Cloudflare data points to a widening divide in how much of the web major AI companies can reach. According to Cloudflare CEO Matthew Prince, Google currently has a much larger window into online content than OpenAI, Microsoft, Anthropic or Meta.
The reason, Prince argues, is not only technical scale. It is also the way Google connects its long-standing search crawler with its AI data collection systems, putting publishers in a difficult position when they try to control how their content is used.
The scale of Google's data edge
Prince says internal Cloudflare measurements show that Google currently sees 3.2 times more pages than OpenAI. The gap is even larger when compared with other AI competitors. Google captures 4.6 times more content than Microsoft and 4.8 times more than Anthropic or Meta.
Those figures matter because generative AI systems depend heavily on access to web content. The more pages a company can collect, inspect or use, the stronger its potential position becomes in building and improving AI models.

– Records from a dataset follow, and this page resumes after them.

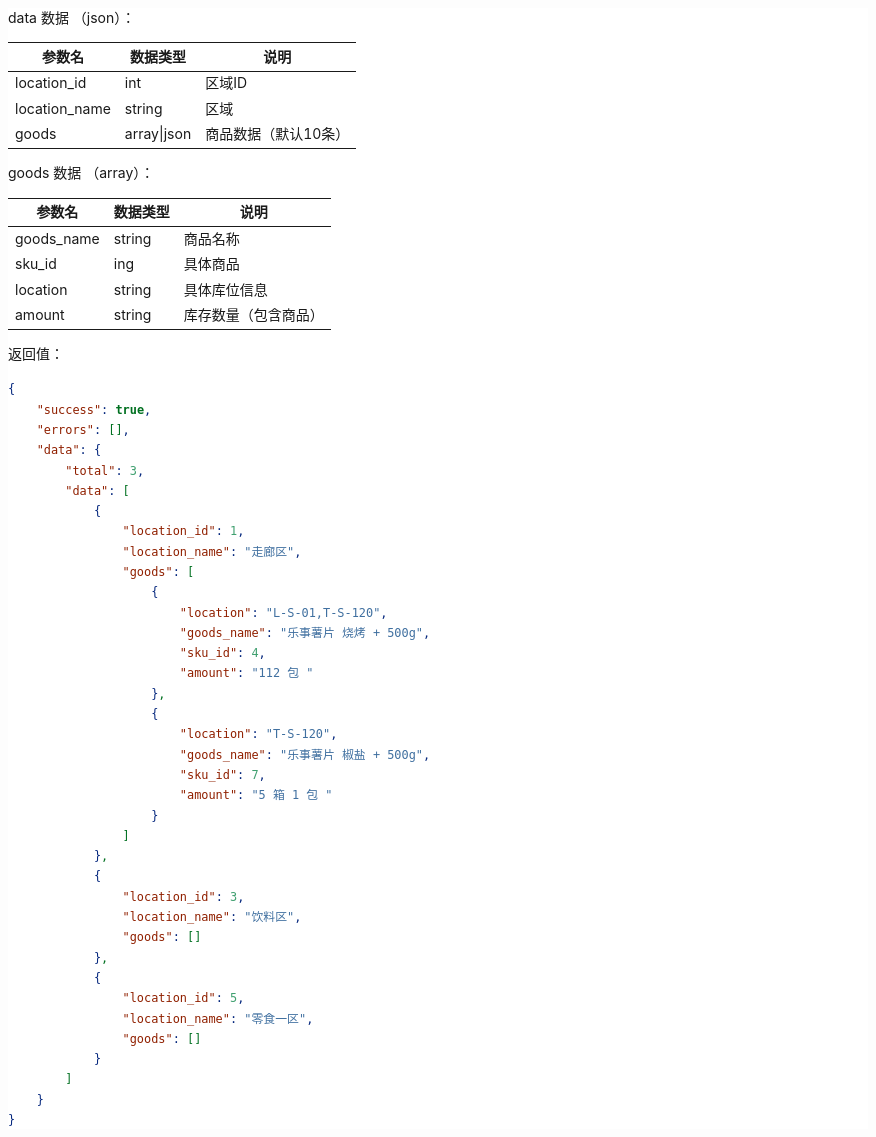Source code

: data 数据 （json）：

| 参数名           | 数据类型        | 说明          |
| ------------- | ----------- | ----------- |
| location_id   | int         | 区域ID        |
| location_name | string      | 区域          |
| goods         | array\|json | 商品数据（默认10条） |

goods 数据 （array）：

| 参数名        | 数据类型   | 说明         |
| ---------- | ------ | ---------- |
| goods_name | string | 商品名称       |
| sku_id     | ing    | 具体商品       |
| location   | string | 具体库位信息     |
| amount     | string | 库存数量（包含商品） |

返回值：

```json
{
    "success": true,
    "errors": [],
    "data": {
        "total": 3,
        "data": [
            {
                "location_id": 1,
                "location_name": "走廊区",
                "goods": [
                    {
                        "location": "L-S-01,T-S-120",
                        "goods_name": "乐事薯片 烧烤 + 500g",
                        "sku_id": 4,
                        "amount": "112 包 "
                    },
                    {
                        "location": "T-S-120",
                        "goods_name": "乐事薯片 椒盐 + 500g",
                        "sku_id": 7,
                        "amount": "5 箱 1 包 "
                    }
                ]
            },
            {
                "location_id": 3,
                "location_name": "饮料区",
                "goods": []
            },
            {
                "location_id": 5,
                "location_name": "零食一区",
                "goods": []
            }
        ]
    }
}
```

In Prince’s view, Google’s advantage comes from tying together two functions that publishers would prefer to manage separately: appearing in Google Search and allowing content to be gathered for AI training. Because those systems are bundled, website owners cannot simply reject one form of access while keeping the other.
Why publishers have limited leverage
For publishers, Google Search remains a major channel for visibility. Losing that visibility can mean losing readers, traffic and the commercial value tied to being discoverable. That is why the crawler arrangement creates a high-stakes decision.
Under the situation described by Prince, a site owner who wants to block Google from using content for AI training also risks disappearing from Google Search. That creates a practical barrier to opting out, even for publishers that want stronger control over their work.
The source describes this as a choice between allowing content to be used to train Google's AI models or giving up search visibility. For many publishers, that trade-off could be financially damaging.
Cloudflare's blocked AI requests show the pushback
The tension is not theoretical. Since July 1, Cloudflare has already blocked 416 billion AI requests for its customers. That number shows how actively site owners are trying to resist or manage automated AI access to their content.
But the blocking system mainly affects companies that follow standards or identify their crawlers separately. In other words, publishers can more effectively restrict AI systems when those systems are clearly distinct from other web crawlers.
Google is different in Prince’s account because its search and AI systems are closely coupled. That coupling lets Google avoid barriers that affect competitors whose AI crawlers are easier for publishers and infrastructure providers to identify and block.
Why the crawler split matters
Prince frames the issue as an extension of Google’s established strength in search into the AI market. His argument is that a company with long-standing dominance in search can use that position to gain a privileged level of access to web data for artificial intelligence.
The central problem is control. Publishers want to decide whether their content can be used for AI training without sacrificing their ability to appear in search results. A separate search crawler and AI crawler would make that distinction clearer.
Prince told WIRED that Google is the central obstacle to progress unless pressured or persuaded to separate its search and AI crawlers. Without that split, publishers have little practical ability to protect their content or negotiate licensing models that could matter in the era of generative AI.
What this means for the AI market
The numbers cited by Prince suggest that crawler design can shape competition. If Google sees 3.2 times more pages than OpenAI, 4.6 times more content than Microsoft and 4.8 times more than Anthropic or Meta, then access itself becomes a competitive advantage.
That advantage does not only affect AI labs. It also affects publishers, who supply much of the material that AI systems seek to learn from. When access is linked to search visibility, publishers may have less room to set terms for how their work is used.
The broader question is whether the web can support separate rules for discovery and AI training. Cloudflare’s data shows that many site owners are already trying to draw that line. Prince’s criticism is that Google’s current approach makes the line difficult to enforce.
For now, the dispute centers on a simple but consequential issue: whether publishers can remain visible in Google Search while still saying no to Google’s AI data collection. According to Prince, they effectively cannot.